▸ **Instructions for the task**:
Copy every entry verbatim and skip the pictures.
- - - -
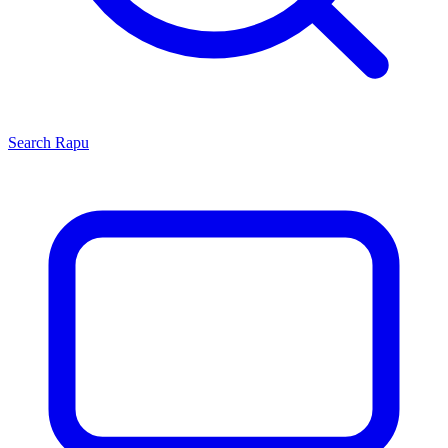
Search
Rapu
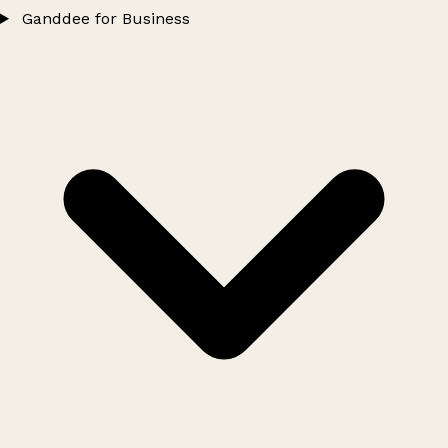
Ganddee for Business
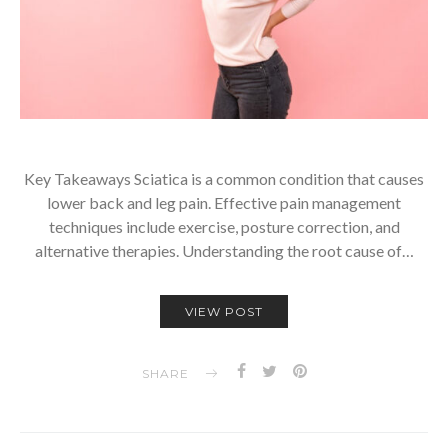
Key Takeaways Sciatica is a common condition that causes
lower back and leg pain. Effective pain management
techniques include exercise, posture correction, and
alternative therapies. Understanding the root cause of…
VIEW POST
SHARE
- - - -
▸ **Task result**:
Search
Rapu
Ganddee for Business
Key Takeaways Sciatica is a common condition that causes
lower back and leg pain. Effective pain management
techniques include exercise, posture correction, and
alternative therapies. Understanding the root cause of…
VIEW POST
SHARE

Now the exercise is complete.